Another sculpture features a life-size naked yellow man inside a rainbow-hued cone who is getting beamed up to a UFO hanging from the ceiling. And there’s a weird altar with another naked yellow man (there’s a lot of them) unzipping his head and chest to reveal a luminous blue figure hidden beneath.
While the exhibition is comprehensive, it can’t convey the epic scale of OSGEMEOS’s murals and public installations. It’s one of the insurmountable challenges for museums to contain the grand work of street artists inside sanitized white-walled galleries that lack the grit, noise, and bustle of the streets.
On a trip to Vancouver, I happened upon a huge installation by OSGEMEOS with six of their signature figures painted in the round on 60-foot-tall silos. It was so surprising and inspiring that it still springs to mind years later even though other memories of that trip have faded.
In a video from the 2014 Vancouver Biennale when the mural was created, one brother says, “It doesn’t matter if I’m Gustavo and he’s Otavio, or if he’s Gustavo and I’m Otavio.” Then the other brother says, “It’s just a name.” One brother adds, “I know what he’s thinking and he knows what I’m thinking.”
For better or worse, OSGEMEOS epitomizes the twin stereotypes that I railed against growing up. Let’s rattle them off. Twins aren’t individuals, just two halves of one two-headed whole. Twins should constantly hang out together like in those 1980s Double Mint gum commercials. We’re supposed to complete each other’s sentences because of our freakish mind-melding abilities. People sometimes asked me if I could read my brother Darren’s mind, and I was never sure if they were joking.
But twin complaints aside, OSGEMEOS’s work is largely inventive and whimsical, like stepping into a dream or a comforting alternate universe. While their work spans a wide range of mediums, it has a narrowly focused and finely honed style. Their massive murals capture attention and imagination standing on their own in urban landscapes. But when their smaller artwork is confined within a museum, the imagery begins to feel repetitive.

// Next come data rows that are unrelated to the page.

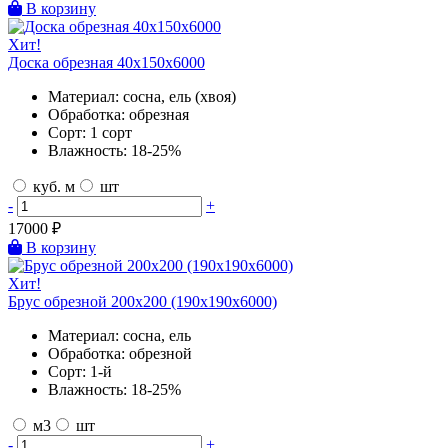
В корзину
Хит!
Доска обрезная 40х150х6000
Материал:
сосна, ель (хвоя)
Обработка:
обрезная
Сорт:
1 сорт
Влажность:
18-25%
куб. м
шт
-
+
17000
₽
В корзину
Хит!
Брус обрезной 200х200 (190х190х6000)
Материал:
сосна, ель
Обработка:
обрезной
Сорт:
1-й
Влажность:
18-25%
м3
шт
-
+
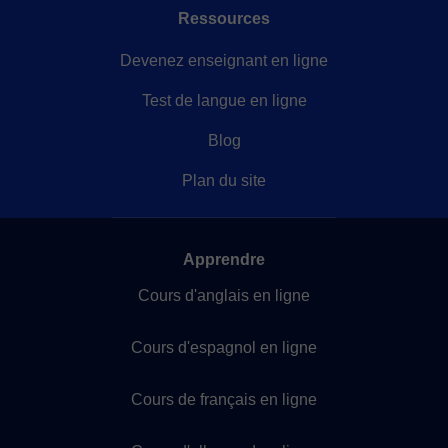
Ressources
Devenez enseignant en ligne
Test de langue en ligne
Blog
Plan du site
Apprendre
Cours d'anglais en ligne
Cours d'espagnol en ligne
Cours de français en ligne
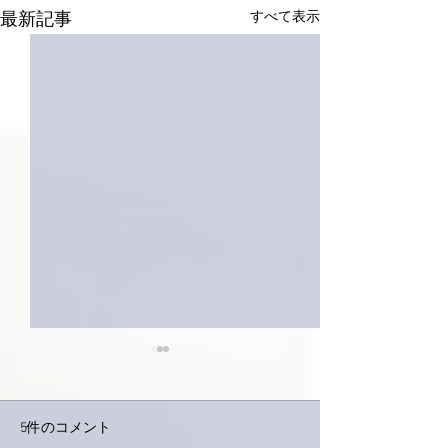
すべて表示
最新記事
5件のコメント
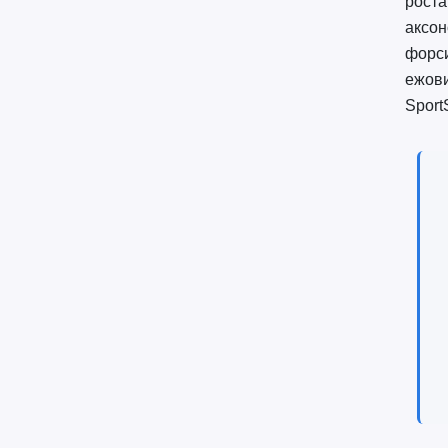
роста
аксон
форси
ежови
SportS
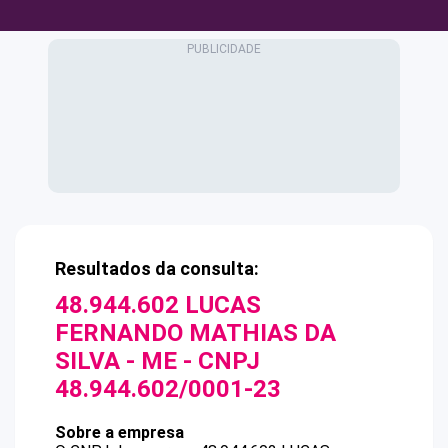
Resultados da consulta:
48.944.602 LUCAS
FERNANDO MATHIAS DA
SILVA - ME
- CNPJ
48.944.602/0001-23
Sobre a empresa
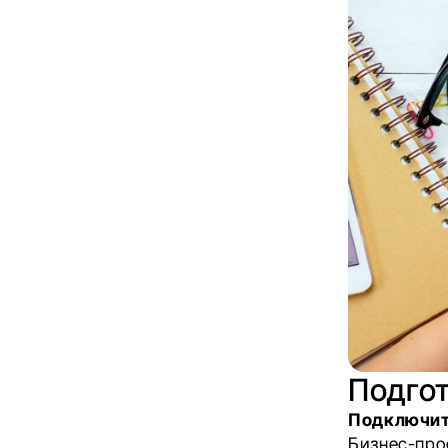
Подго
Подключит
Бизнес-про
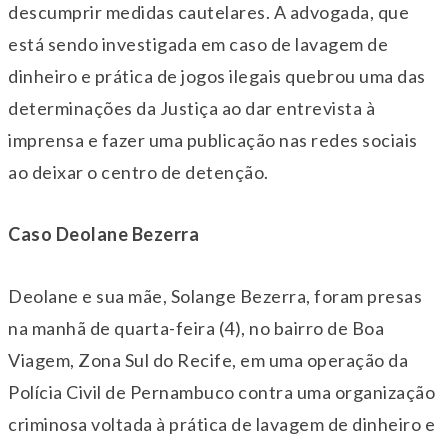
descumprir medidas cautelares. A advogada, que
está sendo investigada em caso de lavagem de
dinheiro e prática de jogos ilegais quebrou uma das
determinações da Justiça ao dar entrevista à
imprensa e fazer uma publicação nas redes sociais
ao deixar o centro de detenção.
Caso Deolane Bezerra
Deolane e sua mãe, Solange Bezerra, foram presas
na manhã de quarta-feira (4), no bairro de Boa
Viagem, Zona Sul do Recife, em uma operação da
Polícia Civil de Pernambuco contra uma organização
criminosa voltada à prática de lavagem de dinheiro e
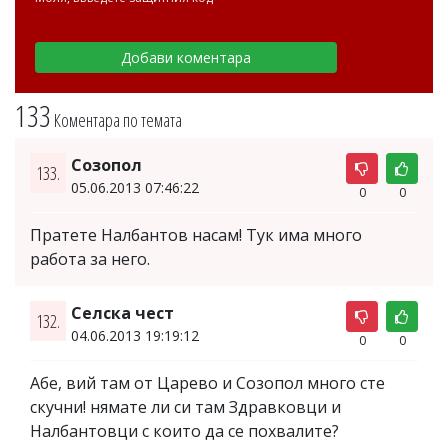
133
Коментара по темата
Созопол
133.
05.06.2013 07:46:22
0
0
Пратете Налбантов насам! Тук има много
работа за него.
Селска чест
132.
04.06.2013 19:19:12
0
0
Абе, вий там от Царево и Созопол много сте
скучни! нямате ли си там Здравковци и
Налбантовци с които да се похвалите?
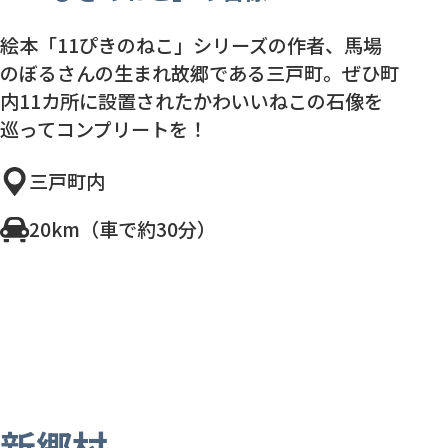
絵本「11ぴきのねこ」シリーズの作者、馬場
のぼるさんの生まれ故郷である三戸町。ぜひ町
内11カ所に設置されたかわいいねこの石像を
巡ってコンプリートを！
三戸町内
20km（車で約30分）
新郷村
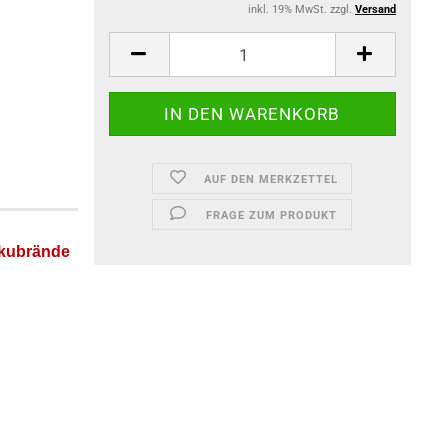
inkl. 19% MwSt. zzgl.
Versand
AUF DEN MERKZETTEL
FRAGE ZUM PRODUKT
kkubrände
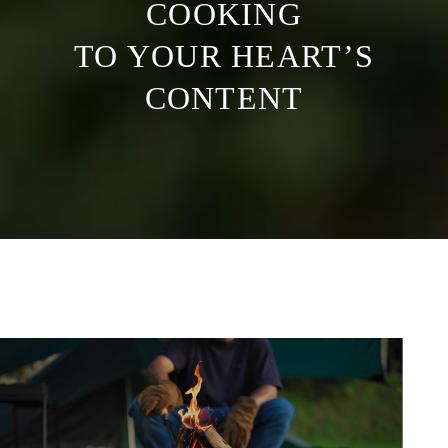
COOKING
TO YOUR HEART’S
CONTENT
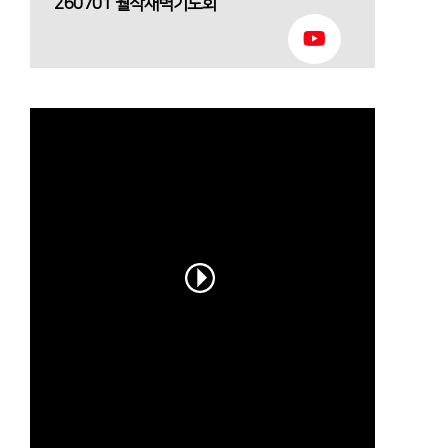
260701 월삭새벽기도회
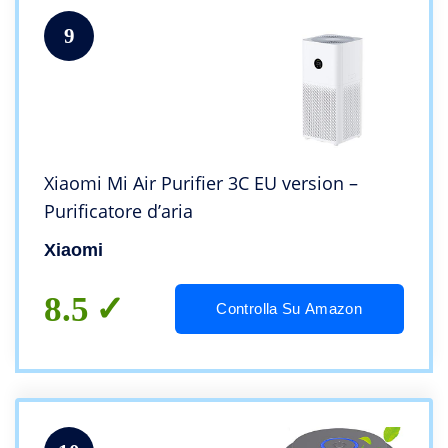
9
Xiaomi Mi Air Purifier 3C EU version –
Purificatore d’aria
Xiaomi
8.5
Controlla Su Amazon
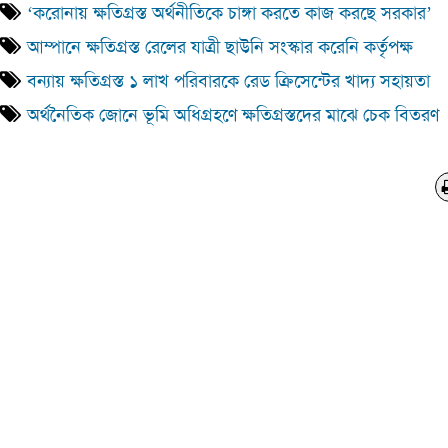
‘করোনায় ক্ষতিগ্রস্ত অর্থনীতিকে চাঙ্গা করতে কাজ করছে সরকার’
আম্পানে ক্ষতিগ্রস্ত রেলের যাত্রী ছাউনি সংস্কার করেনি কর্তৃপক্ষ
বন্যায় ক্ষতিগ্রস্ত ১ লাখ পরিবারকে রেড ক্রিসেন্টের খাদ্য সহায়তা
অর্থনৈতিক জোনে ভূমি অধিগ্রহণে ক্ষতিগ্রস্তদের মাঝে চেক বিতরণ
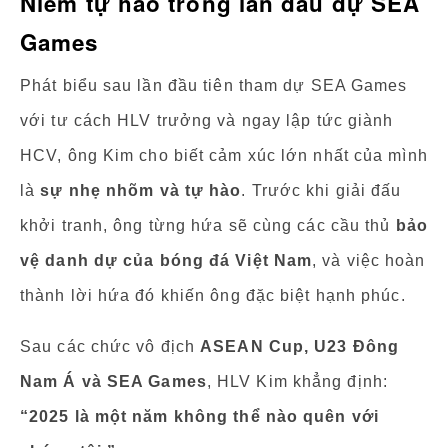
Niềm tự hào trong lần đầu dự SEA
Games
Phát biểu sau lần đầu tiên tham dự SEA Games
với tư cách HLV trưởng và ngay lập tức giành
HCV, ông Kim cho biết cảm xúc lớn nhất của mình
là
sự nhẹ nhõm và tự hào
. Trước khi giải đấu
khởi tranh, ông từng hứa sẽ cùng các cầu thủ
bảo
vệ danh dự của bóng đá Việt Nam
, và việc hoàn
thành lời hứa đó khiến ông đặc biệt hạnh phúc.
Sau các chức vô địch
ASEAN Cup, U23 Đông
Nam Á và SEA Games
, HLV Kim khẳng định:
“2025 là một năm không thể nào quên với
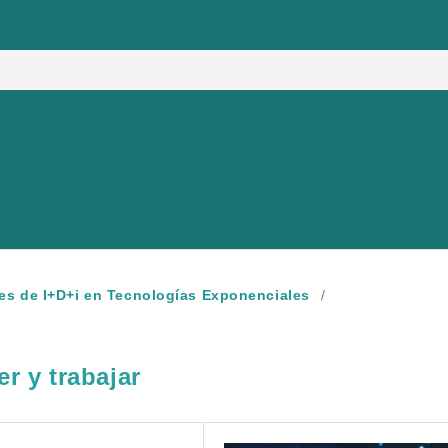
nes de I+D+i en Tecnologías Exponenciales
/
r y trabajar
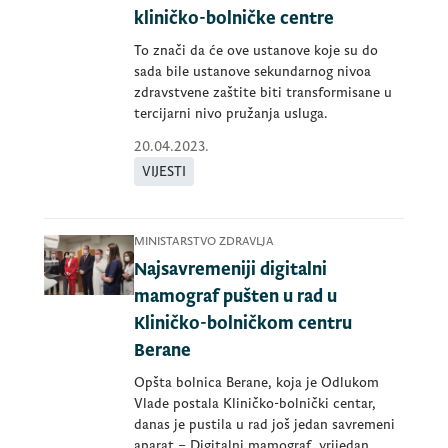
kliničko-bolničke centre
To znači da će ove ustanove koje su do
sada bile ustanove sekundarnog nivoa
zdravstvene zaštite biti transformisane u
tercijarni nivo pružanja usluga.
20.04.2023.
VIJESTI
MINISTARSTVO ZDRAVLJA
Najsavremeniji digitalni
mamograf pušten u rad u
Kliničko-bolničkom centru
Berane
Opšta bolnica Berane, koja je Odlukom
Vlade postala Kliničko-bolnički centar,
danas je pustila u rad još jedan savremeni
aparat – Digitalni mamograf, vrijedan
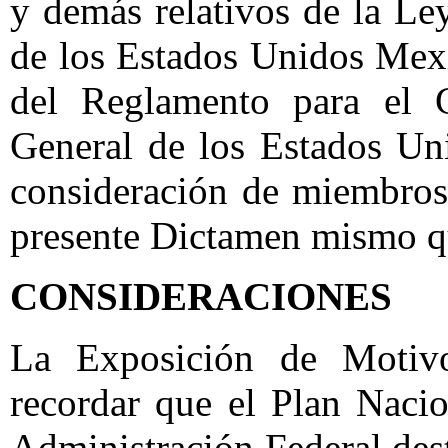
y demás relativos de la L
de los Estados Unidos Mexi
del Reglamento para el G
General de los Estados Un
consideración de miembros
presente Dictamen mismo que
CONSIDERACIONES
La Exposición de Motivo
recordar que el Plan Nacio
Administración Federal des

By the time I reached the last few galleries of this sprawling retrospective, the naked yellow men and subway scenes had blurred together in overlapping memories that started to look identical, like two bearded brothers from São Paulo. Still, those brothers, or the collective hive mind of “the twins,” have proven their artwork has staying power, whether their name is in ALL CAPS or not.